++++ Passage provided ++++

As a result of the two previous issues and numerous other factors in the current evolving marketplace, some of our members are feeling vulnerable and left out. It is no wonder that I also am receiving letters about physician unions, in particular, for orthopaedic surgeons.
The Academy has been monitoring them with interest; the Academy does not have a position on physician unions. It is an issue that we need to understand in more detail. What aspects of a union may be applicable and can these objectives be achieved through IPA's? I have asked the Academy's Office of General Counsel and health policy department to carefully evaluate this issue and provide information on it to our leadership and our fellowship.
Most physicians to-date that have belonged to unions have been employees of the government or university clinics. In addition, some physicians are forming "unions" that are closer in nature to IPA's and we need to clarify the differences. While unions have the potential to give desired bargaining power in certain contracting situations, they may have too many downsides. Unions could, potentially, cause antitrust problems for individual physician contractors. More importantly, unions could have serious consequences for medicine as a profession. They could impact our autonomy as professionals and our relationships with our patients and other providers. Certainly, strikes and forms of withholding care would tarnish us as patient advocates.

++++ Information shown ++++

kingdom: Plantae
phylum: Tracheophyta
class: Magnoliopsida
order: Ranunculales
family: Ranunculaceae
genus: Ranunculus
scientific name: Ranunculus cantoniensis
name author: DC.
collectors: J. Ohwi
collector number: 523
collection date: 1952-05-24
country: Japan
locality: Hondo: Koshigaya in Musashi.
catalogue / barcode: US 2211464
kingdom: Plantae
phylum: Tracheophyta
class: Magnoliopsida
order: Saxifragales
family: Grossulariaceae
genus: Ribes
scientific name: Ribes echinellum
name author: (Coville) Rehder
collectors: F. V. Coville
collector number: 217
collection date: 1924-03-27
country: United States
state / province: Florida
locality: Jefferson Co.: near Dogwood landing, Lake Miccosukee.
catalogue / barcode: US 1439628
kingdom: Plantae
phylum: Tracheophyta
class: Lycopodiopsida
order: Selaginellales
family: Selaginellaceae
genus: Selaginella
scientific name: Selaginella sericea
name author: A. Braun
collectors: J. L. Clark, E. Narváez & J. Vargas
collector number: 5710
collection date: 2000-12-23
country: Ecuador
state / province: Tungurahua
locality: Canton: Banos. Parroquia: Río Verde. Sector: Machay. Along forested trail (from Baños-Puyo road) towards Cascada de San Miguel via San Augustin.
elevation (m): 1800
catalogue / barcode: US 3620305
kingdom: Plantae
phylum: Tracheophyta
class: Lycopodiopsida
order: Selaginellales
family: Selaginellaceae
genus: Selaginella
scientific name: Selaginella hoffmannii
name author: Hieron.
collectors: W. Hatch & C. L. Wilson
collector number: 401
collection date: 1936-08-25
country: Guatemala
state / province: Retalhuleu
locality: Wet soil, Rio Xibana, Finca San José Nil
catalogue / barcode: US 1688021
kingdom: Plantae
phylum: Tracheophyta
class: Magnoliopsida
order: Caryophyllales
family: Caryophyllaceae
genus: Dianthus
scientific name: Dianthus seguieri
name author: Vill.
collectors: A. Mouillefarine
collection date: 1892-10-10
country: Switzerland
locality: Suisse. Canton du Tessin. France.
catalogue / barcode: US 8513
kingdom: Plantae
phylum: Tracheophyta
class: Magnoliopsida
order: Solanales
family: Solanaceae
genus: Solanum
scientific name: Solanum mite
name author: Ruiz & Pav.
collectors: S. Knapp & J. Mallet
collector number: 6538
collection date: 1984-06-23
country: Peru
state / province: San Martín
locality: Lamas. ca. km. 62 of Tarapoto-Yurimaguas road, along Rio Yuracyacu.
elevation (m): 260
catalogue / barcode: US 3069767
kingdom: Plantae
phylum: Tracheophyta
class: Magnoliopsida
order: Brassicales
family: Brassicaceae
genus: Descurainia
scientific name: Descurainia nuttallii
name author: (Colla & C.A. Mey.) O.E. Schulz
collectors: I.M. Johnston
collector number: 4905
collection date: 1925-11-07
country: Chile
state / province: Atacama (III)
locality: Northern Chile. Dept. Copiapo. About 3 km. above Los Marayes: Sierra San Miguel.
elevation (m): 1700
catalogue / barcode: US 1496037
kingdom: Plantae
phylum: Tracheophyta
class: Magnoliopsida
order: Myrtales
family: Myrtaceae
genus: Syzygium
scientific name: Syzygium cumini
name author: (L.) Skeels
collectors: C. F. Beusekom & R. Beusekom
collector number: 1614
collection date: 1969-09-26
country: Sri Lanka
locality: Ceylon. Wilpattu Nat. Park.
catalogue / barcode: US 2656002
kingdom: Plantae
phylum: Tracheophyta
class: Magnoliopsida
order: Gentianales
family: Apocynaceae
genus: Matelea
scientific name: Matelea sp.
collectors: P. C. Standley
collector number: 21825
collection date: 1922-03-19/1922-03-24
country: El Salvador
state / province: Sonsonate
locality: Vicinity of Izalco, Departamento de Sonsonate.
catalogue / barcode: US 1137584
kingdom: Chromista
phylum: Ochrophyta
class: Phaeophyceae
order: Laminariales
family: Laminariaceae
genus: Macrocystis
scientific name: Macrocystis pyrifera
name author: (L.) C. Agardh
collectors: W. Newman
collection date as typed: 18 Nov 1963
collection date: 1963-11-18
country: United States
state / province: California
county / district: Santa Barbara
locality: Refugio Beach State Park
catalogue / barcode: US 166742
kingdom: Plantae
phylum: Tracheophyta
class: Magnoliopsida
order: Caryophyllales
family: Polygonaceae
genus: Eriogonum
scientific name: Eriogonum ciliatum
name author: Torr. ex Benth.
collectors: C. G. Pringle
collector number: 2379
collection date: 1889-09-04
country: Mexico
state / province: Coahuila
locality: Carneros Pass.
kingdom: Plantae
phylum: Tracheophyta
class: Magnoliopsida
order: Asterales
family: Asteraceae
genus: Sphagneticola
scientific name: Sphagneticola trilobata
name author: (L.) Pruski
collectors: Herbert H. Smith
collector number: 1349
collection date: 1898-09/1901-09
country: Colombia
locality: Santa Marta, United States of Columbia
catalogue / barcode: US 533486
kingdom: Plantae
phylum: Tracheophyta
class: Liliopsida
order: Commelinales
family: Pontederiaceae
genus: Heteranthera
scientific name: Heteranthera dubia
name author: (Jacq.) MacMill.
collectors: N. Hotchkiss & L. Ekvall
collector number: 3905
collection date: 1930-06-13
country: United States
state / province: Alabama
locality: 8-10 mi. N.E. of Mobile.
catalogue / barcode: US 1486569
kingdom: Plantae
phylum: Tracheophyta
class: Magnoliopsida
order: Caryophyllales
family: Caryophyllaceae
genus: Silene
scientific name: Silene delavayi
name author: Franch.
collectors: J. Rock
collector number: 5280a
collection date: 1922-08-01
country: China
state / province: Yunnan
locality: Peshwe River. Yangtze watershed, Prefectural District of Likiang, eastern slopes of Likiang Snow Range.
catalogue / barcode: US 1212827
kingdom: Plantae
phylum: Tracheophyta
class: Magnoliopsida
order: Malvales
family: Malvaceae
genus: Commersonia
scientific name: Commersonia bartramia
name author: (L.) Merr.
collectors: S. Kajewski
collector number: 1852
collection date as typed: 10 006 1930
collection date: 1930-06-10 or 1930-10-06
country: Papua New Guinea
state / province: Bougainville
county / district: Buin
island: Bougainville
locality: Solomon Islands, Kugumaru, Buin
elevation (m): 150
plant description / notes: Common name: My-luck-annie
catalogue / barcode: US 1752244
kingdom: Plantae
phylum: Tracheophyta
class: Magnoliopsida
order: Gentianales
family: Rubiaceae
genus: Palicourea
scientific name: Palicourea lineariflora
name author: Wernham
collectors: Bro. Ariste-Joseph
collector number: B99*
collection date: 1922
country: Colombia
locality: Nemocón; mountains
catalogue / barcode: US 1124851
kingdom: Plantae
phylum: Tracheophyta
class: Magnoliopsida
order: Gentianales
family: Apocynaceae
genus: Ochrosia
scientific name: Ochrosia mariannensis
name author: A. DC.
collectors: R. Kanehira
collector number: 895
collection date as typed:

++++

* Required actions
1) In two sentences, summarize the passage on physician unions.
2) From the passage on physician unions, copy the text between "As a result" and "for orthopaedic surgeons.", inclusive.
3) Render this sentence from the passage on physician unions in Spanish: "Unions could, potentially, cause antitrust problems for individual physician contractors."
The listing is not needed for any of this work.

* Responses by item number
1) The Academy has no position on physician unions, which some members are writing about while feeling vulnerable and left out, and it has asked its Office of General Counsel and health policy department to evaluate the issue. Although unions could give bargaining power in certain contracting situations, they may have too many downsides, including antitrust problems, effects on professional autonomy and patient relationships, and harm to physicians' standing as patient advocates through strikes.

2)
As a result of the two previous issues and numerous other factors in the current evolving marketplace, some of our members are feeling vulnerable and left out. It is no wonder that I also am receiving letters about physician unions, in particular, for orthopaedic surgeons.

3) Los sindicatos podrían, potencialmente, causar problemas antimonopolio a los médicos contratistas individuales.